*** Data excerpts ***

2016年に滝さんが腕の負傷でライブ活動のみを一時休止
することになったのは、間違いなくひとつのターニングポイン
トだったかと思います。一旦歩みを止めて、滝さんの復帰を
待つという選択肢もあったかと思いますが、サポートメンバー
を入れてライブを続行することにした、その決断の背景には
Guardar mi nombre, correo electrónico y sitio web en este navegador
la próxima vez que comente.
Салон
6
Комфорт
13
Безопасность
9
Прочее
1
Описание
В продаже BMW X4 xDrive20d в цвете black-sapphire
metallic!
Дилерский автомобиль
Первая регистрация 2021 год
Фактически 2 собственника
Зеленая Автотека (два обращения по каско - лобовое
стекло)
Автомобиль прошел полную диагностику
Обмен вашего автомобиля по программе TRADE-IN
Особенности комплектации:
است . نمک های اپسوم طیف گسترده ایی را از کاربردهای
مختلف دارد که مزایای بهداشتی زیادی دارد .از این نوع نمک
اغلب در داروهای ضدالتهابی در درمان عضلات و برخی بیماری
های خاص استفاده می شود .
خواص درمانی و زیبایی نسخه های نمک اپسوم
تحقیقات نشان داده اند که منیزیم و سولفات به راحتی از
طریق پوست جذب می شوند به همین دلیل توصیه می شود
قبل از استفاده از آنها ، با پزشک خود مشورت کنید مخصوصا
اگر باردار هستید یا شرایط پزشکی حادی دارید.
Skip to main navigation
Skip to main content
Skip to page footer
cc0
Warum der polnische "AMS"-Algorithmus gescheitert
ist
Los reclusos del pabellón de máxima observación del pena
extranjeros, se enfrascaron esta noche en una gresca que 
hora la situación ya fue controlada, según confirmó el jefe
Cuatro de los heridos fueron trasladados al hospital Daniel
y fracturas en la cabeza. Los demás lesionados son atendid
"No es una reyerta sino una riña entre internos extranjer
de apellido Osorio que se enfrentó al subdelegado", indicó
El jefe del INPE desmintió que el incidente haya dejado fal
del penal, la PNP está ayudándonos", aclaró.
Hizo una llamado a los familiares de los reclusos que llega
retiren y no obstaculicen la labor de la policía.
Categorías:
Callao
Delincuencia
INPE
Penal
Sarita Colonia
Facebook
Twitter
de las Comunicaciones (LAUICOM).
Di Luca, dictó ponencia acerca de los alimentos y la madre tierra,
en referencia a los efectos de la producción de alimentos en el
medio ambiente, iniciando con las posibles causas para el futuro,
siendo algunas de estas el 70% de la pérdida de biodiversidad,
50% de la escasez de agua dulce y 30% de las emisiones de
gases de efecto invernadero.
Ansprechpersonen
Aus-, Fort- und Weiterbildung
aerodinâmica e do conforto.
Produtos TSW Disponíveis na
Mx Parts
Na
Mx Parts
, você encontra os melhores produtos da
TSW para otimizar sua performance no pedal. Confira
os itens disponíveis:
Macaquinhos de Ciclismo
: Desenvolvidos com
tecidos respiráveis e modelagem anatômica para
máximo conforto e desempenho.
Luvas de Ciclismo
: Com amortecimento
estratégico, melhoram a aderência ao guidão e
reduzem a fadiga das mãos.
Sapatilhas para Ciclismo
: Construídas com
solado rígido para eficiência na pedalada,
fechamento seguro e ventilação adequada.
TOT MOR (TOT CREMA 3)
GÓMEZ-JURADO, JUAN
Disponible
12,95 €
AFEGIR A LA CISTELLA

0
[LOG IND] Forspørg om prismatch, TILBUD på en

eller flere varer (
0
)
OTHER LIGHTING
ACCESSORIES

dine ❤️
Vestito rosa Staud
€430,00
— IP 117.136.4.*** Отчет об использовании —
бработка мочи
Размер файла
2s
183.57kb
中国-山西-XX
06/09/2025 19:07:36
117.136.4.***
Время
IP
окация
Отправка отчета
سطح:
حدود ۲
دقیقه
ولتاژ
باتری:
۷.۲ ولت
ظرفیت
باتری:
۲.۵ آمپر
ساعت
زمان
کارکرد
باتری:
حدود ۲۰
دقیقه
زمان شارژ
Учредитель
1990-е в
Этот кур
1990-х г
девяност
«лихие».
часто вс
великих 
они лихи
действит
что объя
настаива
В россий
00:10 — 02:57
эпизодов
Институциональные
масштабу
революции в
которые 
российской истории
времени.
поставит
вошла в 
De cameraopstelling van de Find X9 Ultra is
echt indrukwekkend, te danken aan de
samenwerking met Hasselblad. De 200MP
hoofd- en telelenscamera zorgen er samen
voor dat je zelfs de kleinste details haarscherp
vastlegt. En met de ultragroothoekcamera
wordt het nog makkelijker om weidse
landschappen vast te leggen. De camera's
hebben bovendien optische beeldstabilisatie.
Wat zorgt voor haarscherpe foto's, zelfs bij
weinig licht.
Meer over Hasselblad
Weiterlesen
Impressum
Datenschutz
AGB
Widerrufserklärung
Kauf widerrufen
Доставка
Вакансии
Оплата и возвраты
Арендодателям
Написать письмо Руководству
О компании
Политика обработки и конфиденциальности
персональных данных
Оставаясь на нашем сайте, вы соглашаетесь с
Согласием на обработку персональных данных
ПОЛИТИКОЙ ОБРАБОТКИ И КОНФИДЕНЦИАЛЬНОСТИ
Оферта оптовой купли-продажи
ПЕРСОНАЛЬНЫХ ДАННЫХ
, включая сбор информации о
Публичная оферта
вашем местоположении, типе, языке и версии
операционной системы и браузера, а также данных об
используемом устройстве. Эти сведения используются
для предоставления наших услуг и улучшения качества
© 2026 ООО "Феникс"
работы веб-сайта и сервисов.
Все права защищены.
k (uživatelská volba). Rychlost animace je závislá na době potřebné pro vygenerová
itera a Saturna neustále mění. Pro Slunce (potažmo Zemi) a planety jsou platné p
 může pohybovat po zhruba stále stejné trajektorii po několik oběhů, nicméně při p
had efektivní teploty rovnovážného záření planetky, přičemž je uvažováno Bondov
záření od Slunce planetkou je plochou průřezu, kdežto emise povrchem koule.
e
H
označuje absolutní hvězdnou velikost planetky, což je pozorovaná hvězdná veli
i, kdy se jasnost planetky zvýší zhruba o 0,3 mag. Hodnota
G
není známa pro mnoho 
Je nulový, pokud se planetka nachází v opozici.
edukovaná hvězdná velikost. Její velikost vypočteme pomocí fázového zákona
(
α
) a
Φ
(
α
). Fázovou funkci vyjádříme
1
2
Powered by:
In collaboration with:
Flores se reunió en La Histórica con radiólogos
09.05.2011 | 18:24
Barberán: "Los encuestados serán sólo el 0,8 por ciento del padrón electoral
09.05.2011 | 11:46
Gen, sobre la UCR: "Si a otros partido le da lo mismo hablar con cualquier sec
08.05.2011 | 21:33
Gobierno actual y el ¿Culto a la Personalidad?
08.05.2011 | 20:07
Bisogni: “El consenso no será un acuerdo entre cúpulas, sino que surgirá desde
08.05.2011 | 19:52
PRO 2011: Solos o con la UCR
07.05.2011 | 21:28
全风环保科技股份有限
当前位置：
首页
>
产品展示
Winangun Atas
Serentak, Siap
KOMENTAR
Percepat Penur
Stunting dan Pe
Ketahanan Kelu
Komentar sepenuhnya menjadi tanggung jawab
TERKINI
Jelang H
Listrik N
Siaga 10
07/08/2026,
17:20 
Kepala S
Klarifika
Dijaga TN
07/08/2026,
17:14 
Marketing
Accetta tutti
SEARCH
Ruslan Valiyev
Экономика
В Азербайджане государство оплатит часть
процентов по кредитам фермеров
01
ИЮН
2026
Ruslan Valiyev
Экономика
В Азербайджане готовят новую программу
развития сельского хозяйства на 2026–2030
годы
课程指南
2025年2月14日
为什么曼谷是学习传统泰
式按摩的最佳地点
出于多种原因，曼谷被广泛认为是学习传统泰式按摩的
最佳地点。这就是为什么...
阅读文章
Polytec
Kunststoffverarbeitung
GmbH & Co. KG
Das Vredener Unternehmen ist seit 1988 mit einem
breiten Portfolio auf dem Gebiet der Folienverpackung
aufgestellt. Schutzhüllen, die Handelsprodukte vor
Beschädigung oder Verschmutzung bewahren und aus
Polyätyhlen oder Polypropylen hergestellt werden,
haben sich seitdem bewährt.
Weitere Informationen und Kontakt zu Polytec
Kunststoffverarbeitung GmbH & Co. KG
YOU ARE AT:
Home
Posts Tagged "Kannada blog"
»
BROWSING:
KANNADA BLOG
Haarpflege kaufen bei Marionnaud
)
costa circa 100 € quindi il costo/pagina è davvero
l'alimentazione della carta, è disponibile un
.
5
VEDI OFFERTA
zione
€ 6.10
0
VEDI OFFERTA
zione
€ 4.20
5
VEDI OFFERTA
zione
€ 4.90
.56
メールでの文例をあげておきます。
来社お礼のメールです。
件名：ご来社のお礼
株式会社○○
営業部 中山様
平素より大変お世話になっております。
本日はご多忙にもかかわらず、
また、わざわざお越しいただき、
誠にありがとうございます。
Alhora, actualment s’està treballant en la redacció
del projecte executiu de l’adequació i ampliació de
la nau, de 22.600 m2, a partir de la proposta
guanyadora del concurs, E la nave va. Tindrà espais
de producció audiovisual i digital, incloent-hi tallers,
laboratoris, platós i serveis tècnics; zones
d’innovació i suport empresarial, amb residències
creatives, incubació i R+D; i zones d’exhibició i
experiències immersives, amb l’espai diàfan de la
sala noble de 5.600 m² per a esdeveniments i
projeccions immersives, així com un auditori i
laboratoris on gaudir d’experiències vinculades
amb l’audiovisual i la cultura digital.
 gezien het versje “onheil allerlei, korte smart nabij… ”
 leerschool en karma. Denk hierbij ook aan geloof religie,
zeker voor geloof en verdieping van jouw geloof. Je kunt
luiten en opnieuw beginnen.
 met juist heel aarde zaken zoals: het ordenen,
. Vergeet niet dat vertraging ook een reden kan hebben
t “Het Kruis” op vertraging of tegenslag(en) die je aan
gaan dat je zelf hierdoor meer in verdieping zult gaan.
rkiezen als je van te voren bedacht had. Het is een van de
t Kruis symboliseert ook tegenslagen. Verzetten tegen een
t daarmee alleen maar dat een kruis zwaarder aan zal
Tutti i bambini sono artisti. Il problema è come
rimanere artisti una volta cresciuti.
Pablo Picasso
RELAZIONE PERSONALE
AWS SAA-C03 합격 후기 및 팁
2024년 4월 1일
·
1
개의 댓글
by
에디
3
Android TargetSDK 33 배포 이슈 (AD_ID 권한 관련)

***

Reproduce every line from the start of the items through the line containing "Обмен вашего автомобиля по программе TRADE-IN", including that line.

§ **Output**:
2016年に滝さんが腕の負傷でライブ活動のみを一時休止
することになったのは、間違いなくひとつのターニングポイン
トだったかと思います。一旦歩みを止めて、滝さんの復帰を
待つという選択肢もあったかと思いますが、サポートメンバー
を入れてライブを続行することにした、その決断の背景には
Guardar mi nombre, correo electrónico y sitio web en este navegador
la próxima vez que comente.
Салон
6
Комфорт
13
Безопасность
9
Прочее
1
Описание
В продаже BMW X4 xDrive20d в цвете black-sapphire
metallic!
Дилерский автомобиль
Первая регистрация 2021 год
Фактически 2 собственника
Зеленая Автотека (два обращения по каско - лобовое
стекло)
Автомобиль прошел полную диагностику
Обмен вашего автомобиля по программе TRADE-IN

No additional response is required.